Agni pauses, stare set on the snarling creature.
“Hais te na veil de nel, Líri.” I crack more fronds of ghorsi grass, slicking my palms in the milky residue and rubbing it across her snout. “Hais te na veil … catkin de nei.”
Líri’s muscles soften, and her upper lip stops wobbling, nostrils flaring. She blows a cold plume of breath on me, and I give the signal to continue.
“You know how to speak in the southern tongue?” Agni asks, resuming her tedious task.
Still rubbing my hand across Líri’s snout, I look up. “Not that I’m aware.”
She peers at me. “That’s what you spoke right now. My mah used to be an emissary. She had to be familiar with the language because some folk south of the wall choose only to speak in the southern tongue. Especially in some of the communities south of Arithia.”
Huh.
I hadn’t considered the words that were coming out of my mouth—simply spoke them.
“Did I speak it fluently?”
Agni nods, pausing to dip her etching stick in her tincture again, passing me a gentle smile. “Like you’ve been speaking it for a long while. Have you spent much time in The Shade? That you can remember?”
That you can remember.
My thoughts sink down that coiled staircase beneath Kaan’s sleepsuite, into a cavern pregnant with a luminous, icy tombstone—the weight of which I can suddenly feel beneath my ribs.
Weighing me down.
I let the silence ruminate between us, cracking more ghorsi grass upon my hands to smooth over Líri’s nose. Agni clears her throat and continues etching her runes, her own lids appearing to grow just as heavy as her patient’s.

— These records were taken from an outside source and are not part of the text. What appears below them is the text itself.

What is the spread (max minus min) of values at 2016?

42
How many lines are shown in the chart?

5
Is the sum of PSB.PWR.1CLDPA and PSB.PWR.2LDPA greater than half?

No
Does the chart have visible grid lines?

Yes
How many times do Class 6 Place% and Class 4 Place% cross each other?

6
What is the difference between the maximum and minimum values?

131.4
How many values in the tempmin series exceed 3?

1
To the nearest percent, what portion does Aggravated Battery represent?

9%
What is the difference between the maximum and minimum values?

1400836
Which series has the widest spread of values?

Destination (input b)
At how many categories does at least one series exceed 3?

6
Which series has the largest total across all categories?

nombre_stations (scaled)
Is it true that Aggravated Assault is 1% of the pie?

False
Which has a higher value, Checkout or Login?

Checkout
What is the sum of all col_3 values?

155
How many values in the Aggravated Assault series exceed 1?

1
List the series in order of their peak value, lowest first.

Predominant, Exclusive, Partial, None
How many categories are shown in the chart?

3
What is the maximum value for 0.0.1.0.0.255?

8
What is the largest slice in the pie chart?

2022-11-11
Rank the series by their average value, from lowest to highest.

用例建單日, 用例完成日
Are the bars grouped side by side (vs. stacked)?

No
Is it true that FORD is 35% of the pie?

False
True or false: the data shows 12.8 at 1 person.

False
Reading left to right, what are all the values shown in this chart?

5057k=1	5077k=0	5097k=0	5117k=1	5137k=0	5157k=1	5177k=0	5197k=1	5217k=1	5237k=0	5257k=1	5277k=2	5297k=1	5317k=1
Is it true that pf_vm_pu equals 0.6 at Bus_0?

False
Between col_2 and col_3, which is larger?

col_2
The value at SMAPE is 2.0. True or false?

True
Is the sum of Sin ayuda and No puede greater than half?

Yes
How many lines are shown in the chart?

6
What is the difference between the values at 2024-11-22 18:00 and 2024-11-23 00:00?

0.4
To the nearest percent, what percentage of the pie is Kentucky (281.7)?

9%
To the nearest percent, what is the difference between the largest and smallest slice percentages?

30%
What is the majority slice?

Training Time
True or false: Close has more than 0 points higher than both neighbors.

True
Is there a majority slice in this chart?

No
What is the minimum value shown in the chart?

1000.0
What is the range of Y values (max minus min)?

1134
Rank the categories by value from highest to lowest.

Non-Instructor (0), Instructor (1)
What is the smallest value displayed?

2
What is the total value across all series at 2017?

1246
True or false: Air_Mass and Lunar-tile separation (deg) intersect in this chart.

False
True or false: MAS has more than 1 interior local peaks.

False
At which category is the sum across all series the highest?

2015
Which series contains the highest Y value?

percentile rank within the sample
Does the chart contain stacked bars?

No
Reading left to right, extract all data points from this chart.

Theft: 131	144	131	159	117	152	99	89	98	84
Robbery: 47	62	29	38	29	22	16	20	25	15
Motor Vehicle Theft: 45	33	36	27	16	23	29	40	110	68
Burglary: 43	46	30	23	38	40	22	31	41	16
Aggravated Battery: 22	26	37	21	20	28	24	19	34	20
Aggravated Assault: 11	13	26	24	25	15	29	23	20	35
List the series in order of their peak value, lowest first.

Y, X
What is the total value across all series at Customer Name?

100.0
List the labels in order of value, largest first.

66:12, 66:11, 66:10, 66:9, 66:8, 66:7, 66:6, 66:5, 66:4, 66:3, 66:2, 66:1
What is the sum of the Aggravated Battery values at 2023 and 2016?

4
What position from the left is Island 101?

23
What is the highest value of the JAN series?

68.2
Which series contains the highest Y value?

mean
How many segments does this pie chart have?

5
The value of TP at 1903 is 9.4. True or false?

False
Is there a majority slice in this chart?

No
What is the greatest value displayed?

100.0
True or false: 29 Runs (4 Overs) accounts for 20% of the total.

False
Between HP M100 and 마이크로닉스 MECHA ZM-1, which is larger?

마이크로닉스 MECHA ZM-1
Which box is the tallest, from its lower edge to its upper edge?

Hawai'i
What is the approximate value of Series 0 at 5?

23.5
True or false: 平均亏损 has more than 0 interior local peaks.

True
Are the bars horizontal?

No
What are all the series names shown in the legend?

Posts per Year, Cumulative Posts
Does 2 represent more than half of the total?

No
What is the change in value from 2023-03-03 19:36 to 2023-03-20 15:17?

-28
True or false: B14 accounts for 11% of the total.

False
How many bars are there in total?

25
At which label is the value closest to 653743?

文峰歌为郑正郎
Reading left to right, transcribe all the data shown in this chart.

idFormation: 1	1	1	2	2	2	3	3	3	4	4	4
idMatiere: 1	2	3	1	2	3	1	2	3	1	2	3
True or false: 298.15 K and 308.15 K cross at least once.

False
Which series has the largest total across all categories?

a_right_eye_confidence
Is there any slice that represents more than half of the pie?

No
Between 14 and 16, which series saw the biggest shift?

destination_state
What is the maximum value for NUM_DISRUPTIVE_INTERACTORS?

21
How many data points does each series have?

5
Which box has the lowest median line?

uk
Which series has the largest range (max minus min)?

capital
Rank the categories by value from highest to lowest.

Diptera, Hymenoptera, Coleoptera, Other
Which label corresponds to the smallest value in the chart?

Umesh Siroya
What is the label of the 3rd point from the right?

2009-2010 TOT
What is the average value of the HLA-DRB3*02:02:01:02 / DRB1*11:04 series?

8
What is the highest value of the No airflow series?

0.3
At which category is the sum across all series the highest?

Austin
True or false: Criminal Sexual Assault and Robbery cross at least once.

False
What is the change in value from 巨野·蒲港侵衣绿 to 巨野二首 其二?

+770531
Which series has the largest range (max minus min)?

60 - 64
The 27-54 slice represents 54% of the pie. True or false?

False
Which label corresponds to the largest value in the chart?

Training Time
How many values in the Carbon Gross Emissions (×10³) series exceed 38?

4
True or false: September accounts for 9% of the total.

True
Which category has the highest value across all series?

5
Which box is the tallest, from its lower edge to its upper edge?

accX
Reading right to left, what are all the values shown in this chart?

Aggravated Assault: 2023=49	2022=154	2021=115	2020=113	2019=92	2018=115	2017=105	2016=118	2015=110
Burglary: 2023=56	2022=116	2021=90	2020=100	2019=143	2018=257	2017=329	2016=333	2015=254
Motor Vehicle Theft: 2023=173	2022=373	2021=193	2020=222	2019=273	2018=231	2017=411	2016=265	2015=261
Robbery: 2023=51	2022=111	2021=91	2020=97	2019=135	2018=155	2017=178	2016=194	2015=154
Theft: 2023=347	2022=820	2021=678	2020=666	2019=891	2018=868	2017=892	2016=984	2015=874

Hardly surprising. She’s been working nonstop since she got here almost an entire aurora cycle ago, during which neither of us have slept nor barely even eaten. The entire time, the storm has raged, clapping the sky into luminous shards, rumbling like a caged beast. Like Rayne is overflowing with teeth-gnashing anger—a similar storm churning within the confines of my chest cavity.
But I’m mindful.
Uncharacteristically, painfully patient.
A thud-umping boom rattles the cave. Rattles the very air we breathe as Agni completes the misshapen loop. She lifts her hands, and we both still as the hole’s tattered circumference illuminates—tightening.